Ancora disordini nel carcere di Cerialdo nella giornata di venerdì 13, quando fin dal mattino si sono verificate tensioni all’interno del reparto “Gesso”.
Un detenuto straniero, riferisce il sindacato di polizia Osapp, ha scavalcato la rete del campo sportivo per poi arrampicarsi sul tetto della struttura, chiedendo di ottenere un trasferimento in altra sede: “Tecnica che ultimamente va molto di moda tra la popolazione detenuta” annota la sigla sindacale autonoma a riguardo, ricordando che in passato altri detenuti avevano tentato l’evasione con analoghe modalità.
Nello stesso frangente si sono verificati tafferugli presso alcune sezioni, quando i detenuti hanno tentato di uscire venendo fermati dall’intervento della Polizia Penitenziaria. Gli stessi reclusi hanno poi ulteriormente protestato, rifiutando di fare rientro nelle proprie celle fino a tardi.
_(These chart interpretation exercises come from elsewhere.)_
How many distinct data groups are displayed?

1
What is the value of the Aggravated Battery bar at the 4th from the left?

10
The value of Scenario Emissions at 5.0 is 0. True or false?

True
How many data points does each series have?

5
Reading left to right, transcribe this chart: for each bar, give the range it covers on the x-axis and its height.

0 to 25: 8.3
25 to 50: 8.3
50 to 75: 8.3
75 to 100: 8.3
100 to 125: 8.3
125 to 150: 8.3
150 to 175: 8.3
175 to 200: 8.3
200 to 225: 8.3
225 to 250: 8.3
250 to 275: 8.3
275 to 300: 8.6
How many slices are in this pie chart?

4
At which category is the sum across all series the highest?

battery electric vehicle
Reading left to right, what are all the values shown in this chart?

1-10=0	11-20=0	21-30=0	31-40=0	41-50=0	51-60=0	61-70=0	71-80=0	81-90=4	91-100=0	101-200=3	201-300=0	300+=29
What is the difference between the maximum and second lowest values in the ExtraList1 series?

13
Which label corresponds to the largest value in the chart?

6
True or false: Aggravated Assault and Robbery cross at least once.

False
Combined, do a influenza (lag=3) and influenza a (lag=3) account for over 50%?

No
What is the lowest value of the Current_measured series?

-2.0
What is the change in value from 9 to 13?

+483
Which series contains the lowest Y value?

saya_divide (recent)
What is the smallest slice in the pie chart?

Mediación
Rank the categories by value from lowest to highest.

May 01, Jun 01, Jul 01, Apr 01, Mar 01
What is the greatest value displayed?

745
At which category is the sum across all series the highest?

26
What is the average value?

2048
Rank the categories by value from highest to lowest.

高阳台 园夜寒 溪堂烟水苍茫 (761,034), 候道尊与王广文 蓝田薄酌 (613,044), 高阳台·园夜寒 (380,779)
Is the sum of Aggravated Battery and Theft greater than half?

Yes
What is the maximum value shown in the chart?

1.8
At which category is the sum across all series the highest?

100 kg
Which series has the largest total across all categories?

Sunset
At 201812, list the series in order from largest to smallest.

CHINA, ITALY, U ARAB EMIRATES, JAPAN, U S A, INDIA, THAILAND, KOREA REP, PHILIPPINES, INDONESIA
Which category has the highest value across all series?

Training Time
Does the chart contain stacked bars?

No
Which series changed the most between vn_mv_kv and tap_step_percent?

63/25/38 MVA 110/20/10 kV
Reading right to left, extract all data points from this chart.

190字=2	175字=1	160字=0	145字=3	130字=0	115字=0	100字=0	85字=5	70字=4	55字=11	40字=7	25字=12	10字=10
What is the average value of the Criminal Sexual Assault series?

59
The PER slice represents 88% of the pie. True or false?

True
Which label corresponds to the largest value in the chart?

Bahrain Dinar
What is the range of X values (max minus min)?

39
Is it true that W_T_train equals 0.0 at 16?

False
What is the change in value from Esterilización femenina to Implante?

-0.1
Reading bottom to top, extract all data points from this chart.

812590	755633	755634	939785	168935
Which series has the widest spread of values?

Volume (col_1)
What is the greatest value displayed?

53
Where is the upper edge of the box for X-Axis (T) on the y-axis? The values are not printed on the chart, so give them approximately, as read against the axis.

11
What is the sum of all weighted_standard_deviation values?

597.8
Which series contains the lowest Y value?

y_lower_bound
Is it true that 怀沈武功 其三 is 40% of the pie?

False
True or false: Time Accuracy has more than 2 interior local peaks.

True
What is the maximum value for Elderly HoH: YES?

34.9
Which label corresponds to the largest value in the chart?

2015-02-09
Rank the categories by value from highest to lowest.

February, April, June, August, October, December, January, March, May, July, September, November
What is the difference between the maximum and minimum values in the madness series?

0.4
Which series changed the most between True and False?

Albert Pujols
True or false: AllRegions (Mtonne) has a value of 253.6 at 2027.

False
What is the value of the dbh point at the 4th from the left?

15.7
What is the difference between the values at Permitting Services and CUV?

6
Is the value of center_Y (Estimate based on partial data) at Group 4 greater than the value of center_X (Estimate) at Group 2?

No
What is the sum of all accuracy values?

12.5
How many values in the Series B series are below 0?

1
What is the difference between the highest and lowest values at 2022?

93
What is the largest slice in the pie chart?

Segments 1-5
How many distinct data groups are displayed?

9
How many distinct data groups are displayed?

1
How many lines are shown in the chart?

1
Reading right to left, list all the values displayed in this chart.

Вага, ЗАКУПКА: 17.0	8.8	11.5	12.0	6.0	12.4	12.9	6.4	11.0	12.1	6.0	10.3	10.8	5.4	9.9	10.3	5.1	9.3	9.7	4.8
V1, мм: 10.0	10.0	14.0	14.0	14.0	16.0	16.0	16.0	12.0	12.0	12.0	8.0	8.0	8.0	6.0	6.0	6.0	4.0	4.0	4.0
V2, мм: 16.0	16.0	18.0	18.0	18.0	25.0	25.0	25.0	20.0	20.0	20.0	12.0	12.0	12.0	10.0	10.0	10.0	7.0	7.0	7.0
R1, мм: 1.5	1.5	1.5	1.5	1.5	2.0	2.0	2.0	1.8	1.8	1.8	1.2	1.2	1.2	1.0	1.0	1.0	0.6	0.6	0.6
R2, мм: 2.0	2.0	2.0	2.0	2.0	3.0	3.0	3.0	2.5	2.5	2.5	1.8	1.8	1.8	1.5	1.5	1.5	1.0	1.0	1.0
È stato perciò richiamato in servizio il personale che fino alle 22,30 ha faticato non poco per ripristinare l’ordine e la sicurezza interni.
“La casa circondariale di Cuneo è diventata un altro dei numerosi gironi infernali che caratterizzano l'attuale sistema penitenziario italiano: risse, aggressioni al personale, violenze e proteste di ogni genere, autolesionismi e tentate evasioni” denuncia Leo Beneduci, segretario generale dell’Osapp: “Ciononostante i detenuti della struttura vivono in uno stato di autogestione pressoché completa, decidendo orari e modalità di spostamento o di permanenza in cella”.
Nel penitenziario cuneese sono in servizio due soli ispettori a fronte dei 27 previsti dalla pianta organica. Una circostanza che induce i rappresentanti sindacali dei baschi azzurri a lamentare “l’assoluta incuranza e la completa disattenzione gestionale ed organizzativa” per una struttura che ospita oltre 40 detenuti nel circuito del 41 bis: gli agenti, continua Beneduci, sono “gli unici ad essere penalizzati con turni di lavoro massacranti di 14 ore continuative ed oltre, senza fruire di riposi o ferie, con danni fisici e morali subiti ogni giorno e con il continuo timore di conseguenze disciplinari e penali benché quasi sempre e nei fatti immotivate”.
“Pressoché scontato per l’amministrazione e il sistema penitenziario - conclude - il paragone con il disastro del Titanic in cui, mentre la nave stava affondando, l’orchestra continuava a suonare e i ‘capi’ ovvero i passeggeri della prima classe, sicuri di salvarsi i ogni caso, continuavano a ballare”.